Teatro de guerra, espetáculo de violência, recorte de notícias enviesadas segundo um prisma programado, notícias verdadeiras e notícias falsas, misturadas, alarme, terror, num filme real, cópia do real, que tem um grande impacto na mente humana. Poderá argumentar-se que a informação veiculada tem por missão consciencializar as pessoas, facilitar a solidariedade, mantê-las informadas. É verdade. Mas, a par disso, existe a dramatização geradora de aflições, de pesadelos, de insónias, de exacerbação da ansiedade latente; de estados de irritabilidade e também de agressividade. Poderá perguntar-se se não é esse o preço a pagar pela importância de dar a conhecer o que vai pelo mundo e acontece na guerra em curso.

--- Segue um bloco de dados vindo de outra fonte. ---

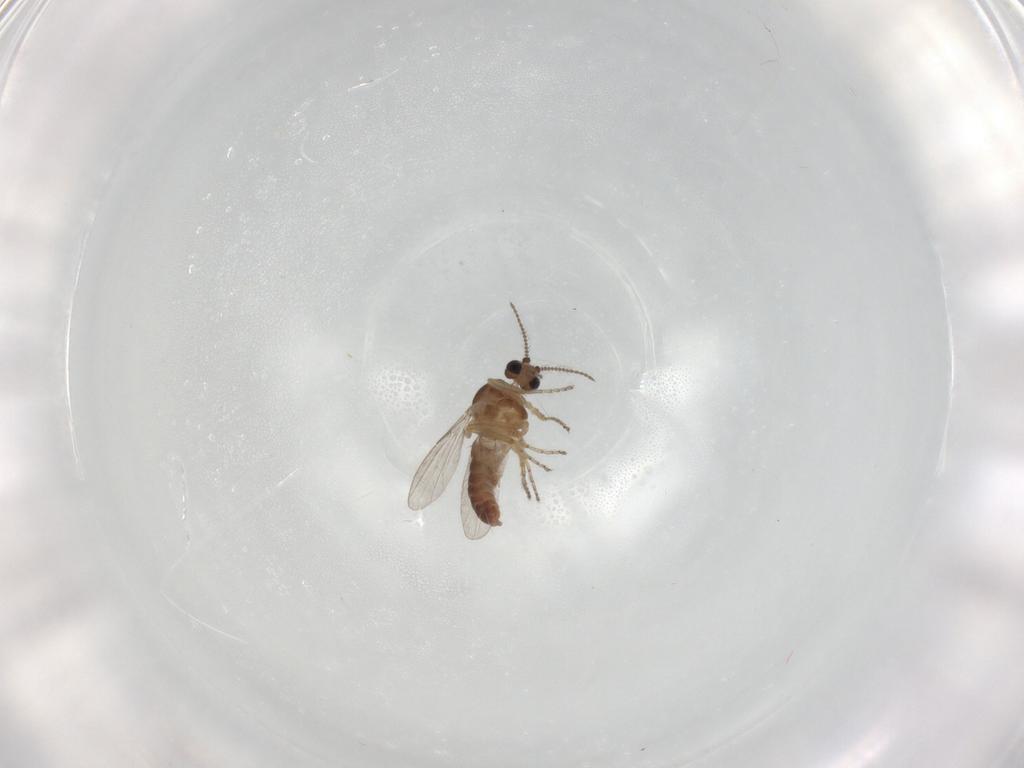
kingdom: Animalia
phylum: Arthropoda
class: Insecta
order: Diptera
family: Ceratopogonidae
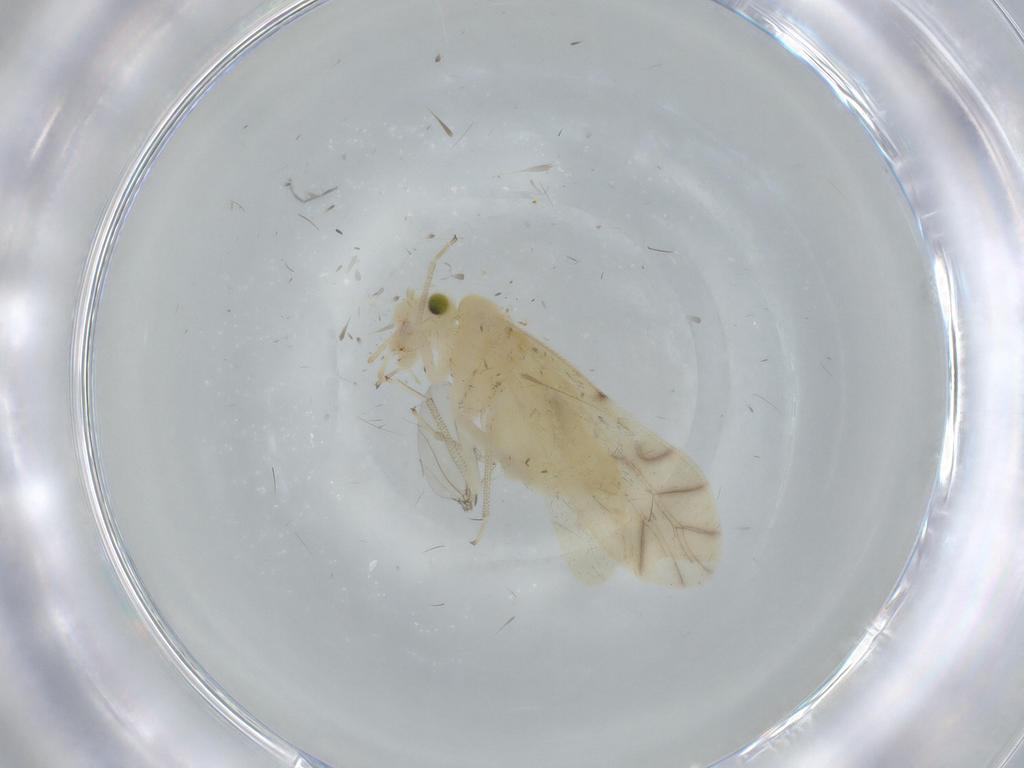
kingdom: Animalia
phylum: Arthropoda
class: Insecta
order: Psocodea
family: Caeciliusidae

A consciência política e histórica não é um processo linear e maniqueísta. De uma maneira geral as narrativas informativas, faladas e filmadas, destinam-se, em quase todas as guerras, e esta não foge à regra, a criar uma opinião, em que o lastro emocional e afetivo por sugestão é mais importante do que a verdade dos factos.
As pessoas sensíveis começam a sofrer por ver as imagens repetidas, de aflições de velhos e crianças, de mães em pânico, a notícia de mortes, as imagens de destruições, as filas de fugitivos, consequências da guerra. A guerra passa-se, no essencial, nas batalhas de forças armadas, de instrumentos militares com tecnologias avançadas, que não se visionam quase nunca diretamente. Houve tempo em que era comum falar de ataques “cirúrgicos”, de efeitos “colaterais” (as repercussões na população) e até de “guerras humanitárias”. Foram tentativas de suavizar o impacto dos efeitos da guerra. Tempos houve em que o Ministério era chamado da “Guerra”, hoje designa-se da “Defesa”. Infelizmente, o mundo que modifica nomes não modifica factos. O recurso à guerra como meio de prosseguir objetivos políticos banaliza a violência.
No termo desta reflexão convém, agora, aconselhar as pessoas interessadas. Deve evitar-se uma exposição frequente, quotidiana, a imagens e notícias da guerra. As notícias da rádio e dos jornais são significativamente menos perturbadoras. A informação televisiva, com imagens traumatizantes, deve ser evitada ou restringida preventivamente. Esta indicação é de maior importância para as pessoas que sofrem perturbações emocionais e para as crianças.